If you plan to use the same loads in both handgun and rifle platforms, and provided both types of arms are made using modern materials and methods, and assuming modern solid-head brass (remember. the .45 Colt started back in the balloon-head era), then I can't see any obvious difficulties loading the .45 Colt up to the same ballistic and pressure levels as a .44 Magnum. The .45 Colt actually has slightly more case volume than the .44 Magnum (41.6 vs. 37.9 grains H2O), and there are plenty of modern firearms that will shrug off higher pressure .45 loadings.
However I would personally follow this road with an additional degree of caution. As another poster recently implied during a 30-30 thread, I'm evidently a scaredy cat -- so be it! Both when originally introduced and officially today, the .45 Colt has a designed pressure ceiling of less than half the .44 Magnum's, 14K vs. 36K psi. Because the .45 Colt is strongly linked with the 19th-Century 'cowboy' arsenal, I would be concerned about mixing a high-pressure loadings with arms (especially revolvers) that are unable to safely handle higher, magnum-level pressures. I have an old Lyman loading manual from 1978 with a separate section for .45 Colt loads marked "for Ruger and TC Contender only".
If I was to choose this route, I think one of my precautions would be using .45 Colt brass headstamped either +P (rare stuff) or cut-down .454 Casull cases. Or perhaps loading the hotter stuff in nickel-plated cases and keeping them in clearly-labeled ammo boxes of a different color from any lighter stuff.
Mind you, I'm not so much talking here about getting your own ammo mixed up. I believe as a community we have to consider what might happen if someone else tried shooting a box of our handloads unaware -- in my case, I'm thinking about the possibility of my departing this world ahead of my wife, and my shooting stuff getting into the food chain posthumously.
I don't actually own anything right now chambered in .45 Colt, but I do own and handload for a 1911 and a Webley MkVI revolver that will both chamber the same .45 ACP cartridges. Since the Webley wasn't engineered to handle standard .45 ACP pressure levels, I use it with reduced-pressure .45 Auto Rim ammo exclusively to prevent any potential for mix-ups. I have a similar problem with .38 ACP (Astra M400) and .38 Super +P (another 1911) -- I handle that by loading for both using the lower ACP pressure levels.
Back to the original question: I think I would be inclined to go the .44 Magnum route for reasons of simplicity.
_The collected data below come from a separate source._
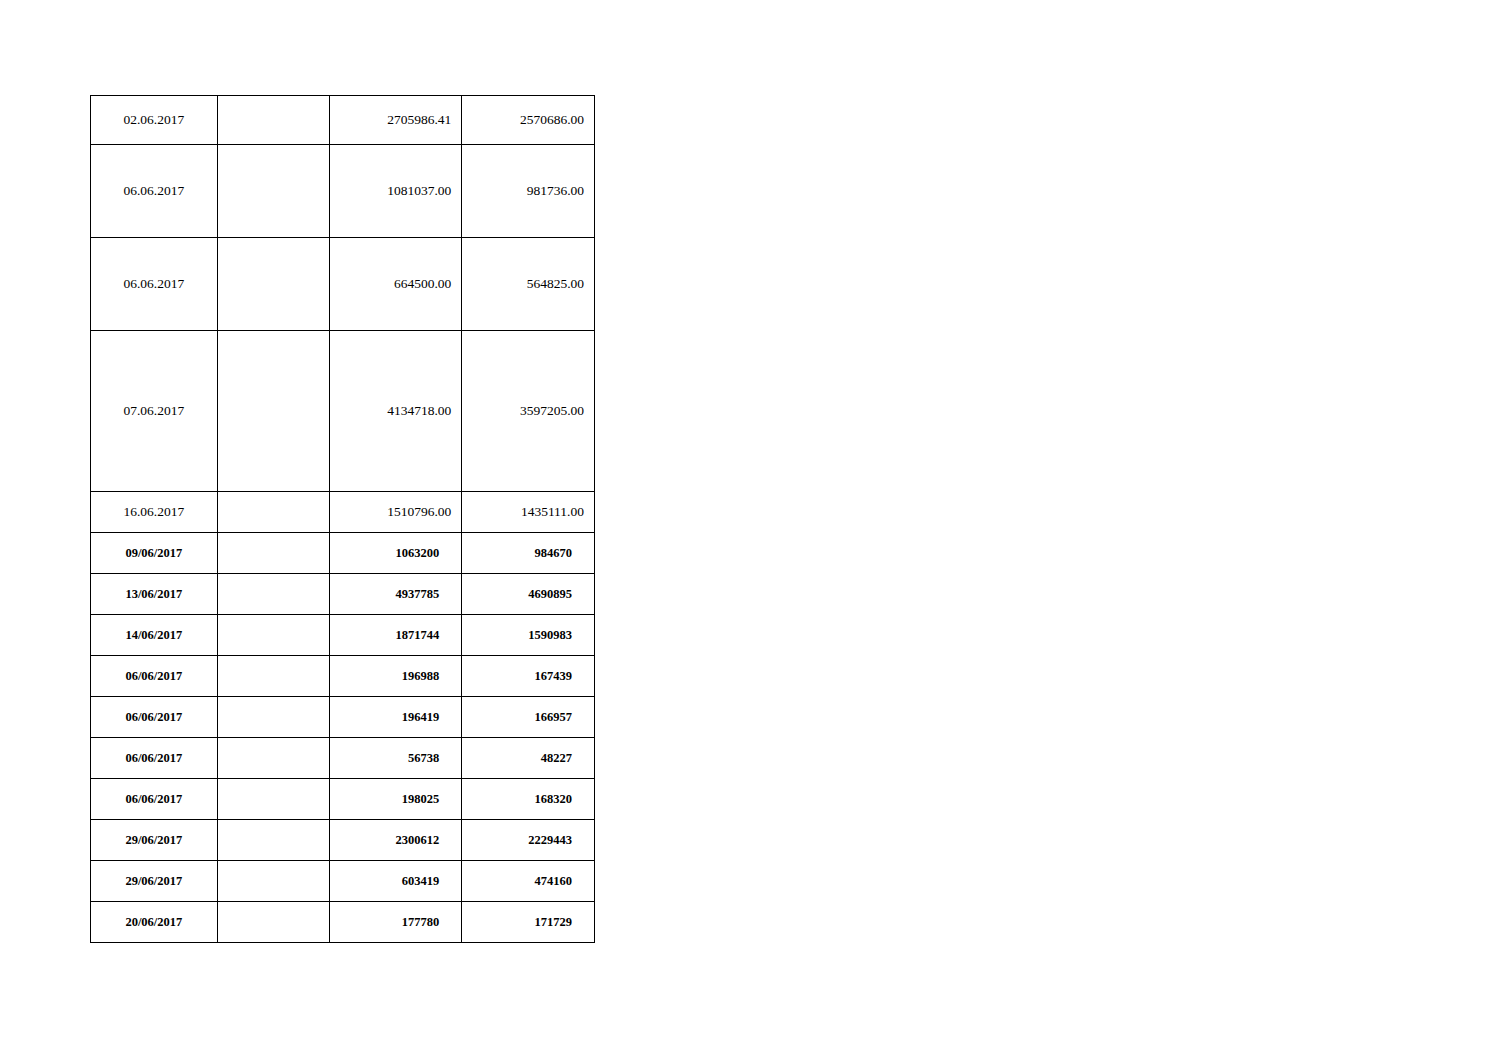| 02.06.2017 | | 2705986.41 | 2570686.00 |
| 06.06.2017 | | 1081037.00 | 981736.00 |
| 06.06.2017 | | 664500.00 | 564825.00 |
| 07.06.2017 | | 4134718.00 | 3597205.00 |
| 16.06.2017 | | 1510796.00 | 1435111.00 |
| 09/06/2017 | | 1063200 | 984670 |
| 13/06/2017 | | 4937785 | 4690895 |
| 14/06/2017 | | 1871744 | 1590983 |
| 06/06/2017 | | 196988 | 167439 |
| 06/06/2017 | | 196419 | 166957 |
| 06/06/2017 | | 56738 | 48227 |
| 06/06/2017 | | 198025 | 168320 |
| 29/06/2017 | | 2300612 | 2229443 |
| 29/06/2017 | | 603419 | 474160 |
| 20/06/2017 | | 177780 | 171729 |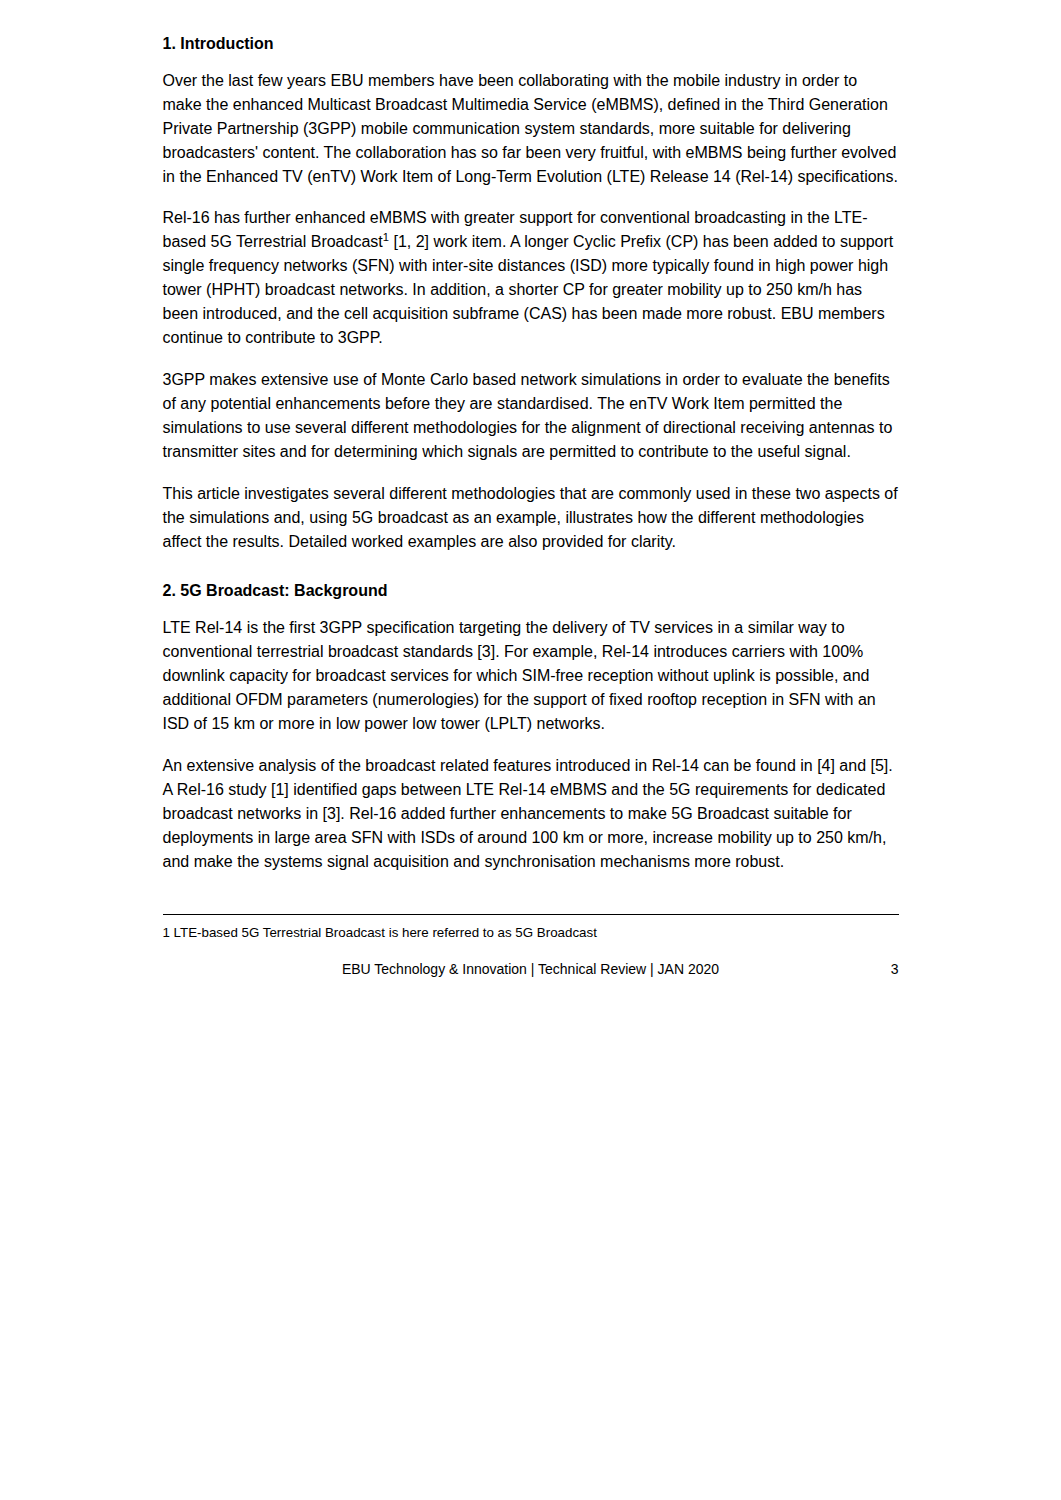1. Introduction
Over the last few years EBU members have been collaborating with the mobile industry in order to make the enhanced Multicast Broadcast Multimedia Service (eMBMS), defined in the Third Generation Private Partnership (3GPP) mobile communication system standards, more suitable for delivering broadcasters' content. The collaboration has so far been very fruitful, with eMBMS being further evolved in the Enhanced TV (enTV) Work Item of Long-Term Evolution (LTE) Release 14 (Rel-14) specifications.
Rel-16 has further enhanced eMBMS with greater support for conventional broadcasting in the LTE-based 5G Terrestrial Broadcast1 [1, 2] work item. A longer Cyclic Prefix (CP) has been added to support single frequency networks (SFN) with inter-site distances (ISD) more typically found in high power high tower (HPHT) broadcast networks. In addition, a shorter CP for greater mobility up to 250 km/h has been introduced, and the cell acquisition subframe (CAS) has been made more robust. EBU members continue to contribute to 3GPP.
3GPP makes extensive use of Monte Carlo based network simulations in order to evaluate the benefits of any potential enhancements before they are standardised. The enTV Work Item permitted the simulations to use several different methodologies for the alignment of directional receiving antennas to transmitter sites and for determining which signals are permitted to contribute to the useful signal.
This article investigates several different methodologies that are commonly used in these two aspects of the simulations and, using 5G broadcast as an example, illustrates how the different methodologies affect the results. Detailed worked examples are also provided for clarity.
2. 5G Broadcast: Background
LTE Rel-14 is the first 3GPP specification targeting the delivery of TV services in a similar way to conventional terrestrial broadcast standards [3]. For example, Rel-14 introduces carriers with 100% downlink capacity for broadcast services for which SIM-free reception without uplink is possible, and additional OFDM parameters (numerologies) for the support of fixed rooftop reception in SFN with an ISD of 15 km or more in low power low tower (LPLT) networks.
An extensive analysis of the broadcast related features introduced in Rel-14 can be found in [4] and [5]. A Rel-16 study [1] identified gaps between LTE Rel-14 eMBMS and the 5G requirements for dedicated broadcast networks in [3]. Rel-16 added further enhancements to make 5G Broadcast suitable for deployments in large area SFN with ISDs of around 100 km or more, increase mobility up to 250 km/h, and make the systems signal acquisition and synchronisation mechanisms more robust.
1 LTE-based 5G Terrestrial Broadcast is here referred to as 5G Broadcast
EBU Technology & Innovation | Technical Review | JAN 2020 3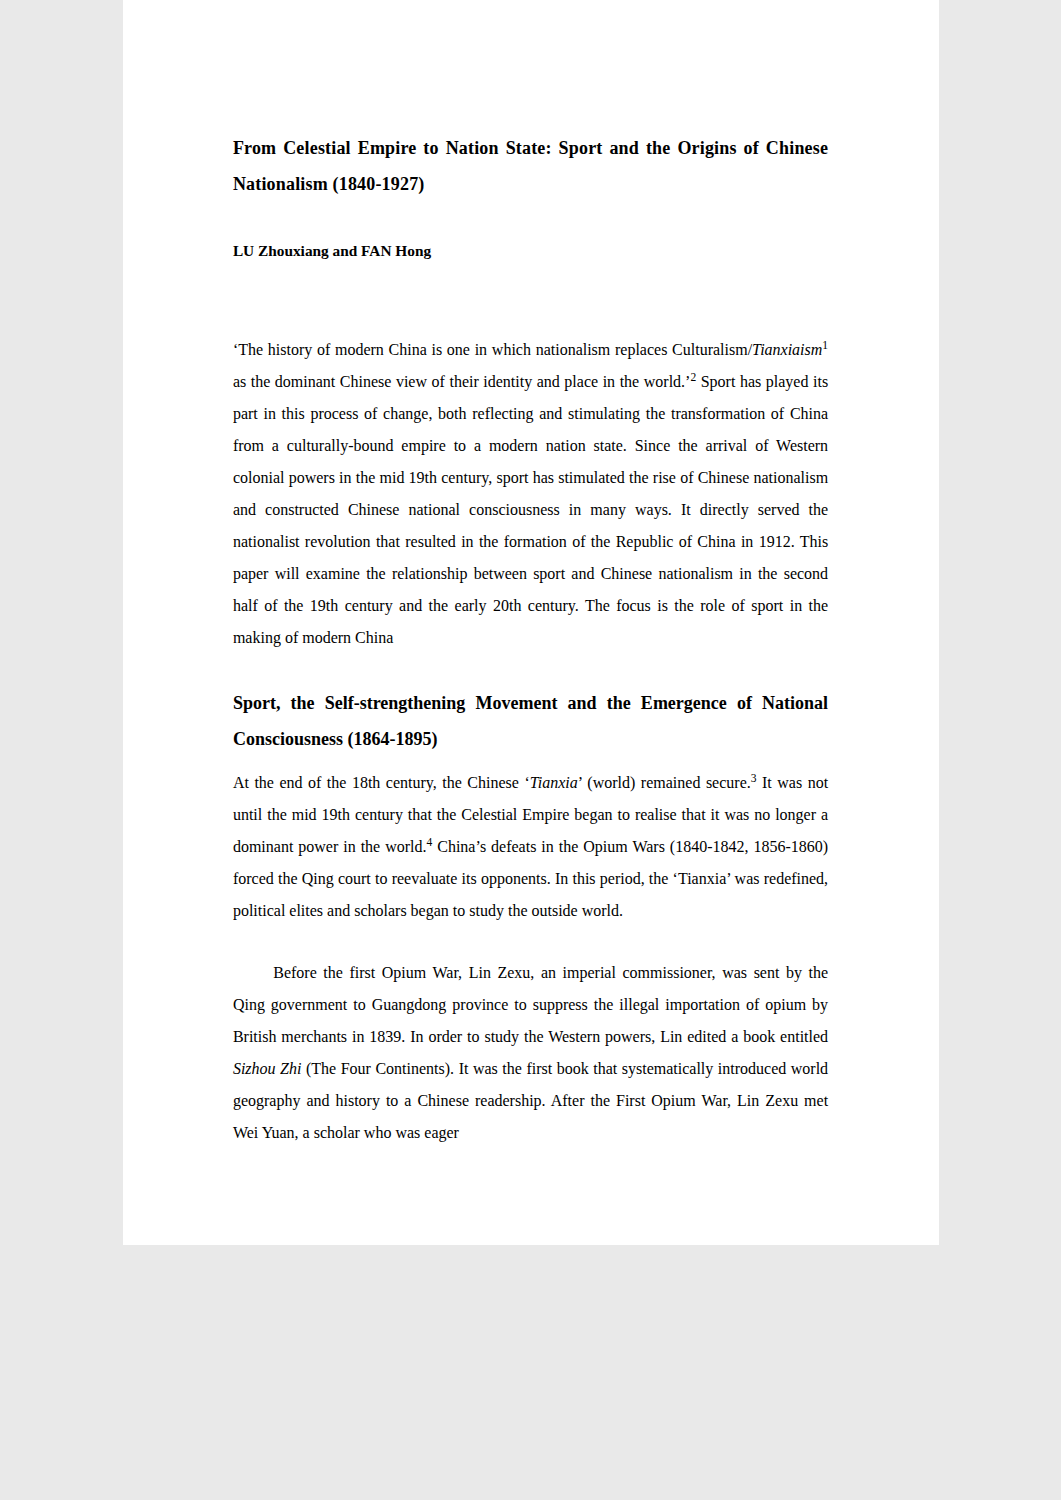From Celestial Empire to Nation State: Sport and the Origins of Chinese Nationalism (1840-1927)
LU Zhouxiang and FAN Hong
‘The history of modern China is one in which nationalism replaces Culturalism/Tianxiaism1 as the dominant Chinese view of their identity and place in the world.’2 Sport has played its part in this process of change, both reflecting and stimulating the transformation of China from a culturally-bound empire to a modern nation state. Since the arrival of Western colonial powers in the mid 19th century, sport has stimulated the rise of Chinese nationalism and constructed Chinese national consciousness in many ways. It directly served the nationalist revolution that resulted in the formation of the Republic of China in 1912. This paper will examine the relationship between sport and Chinese nationalism in the second half of the 19th century and the early 20th century. The focus is the role of sport in the making of modern China
Sport, the Self-strengthening Movement and the Emergence of National Consciousness (1864-1895)
At the end of the 18th century, the Chinese ‘Tianxia’ (world) remained secure.3 It was not until the mid 19th century that the Celestial Empire began to realise that it was no longer a dominant power in the world.4 China’s defeats in the Opium Wars (1840-1842, 1856-1860) forced the Qing court to reevaluate its opponents. In this period, the ‘Tianxia’ was redefined, political elites and scholars began to study the outside world.
Before the first Opium War, Lin Zexu, an imperial commissioner, was sent by the Qing government to Guangdong province to suppress the illegal importation of opium by British merchants in 1839. In order to study the Western powers, Lin edited a book entitled Sizhou Zhi (The Four Continents). It was the first book that systematically introduced world geography and history to a Chinese readership. After the First Opium War, Lin Zexu met Wei Yuan, a scholar who was eager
It isn't backward compatible with .44 S&W, Russian or Special in the sense that you could accidentally fit the hot stuff in any of the older, weaker platforms. The Magnum's performance in carbine-length barrels is well-documented. The larger diameter rim on the .44 Magnum case would provide a theoretical extraction advantage over the skimpy rim on the .45 in lever action rifles, though whether that is ever a real world advantage I cannot attest.
This is my long-winded way of rationalizing the addition of some new irons for your arsenal.
FWIW, my .44 handguns are a Ruger Super Blackhawk and TC Encore with an 8" barrel, and their carbine companions are a bolt-action 77/44 and a Martini-Henry conversion.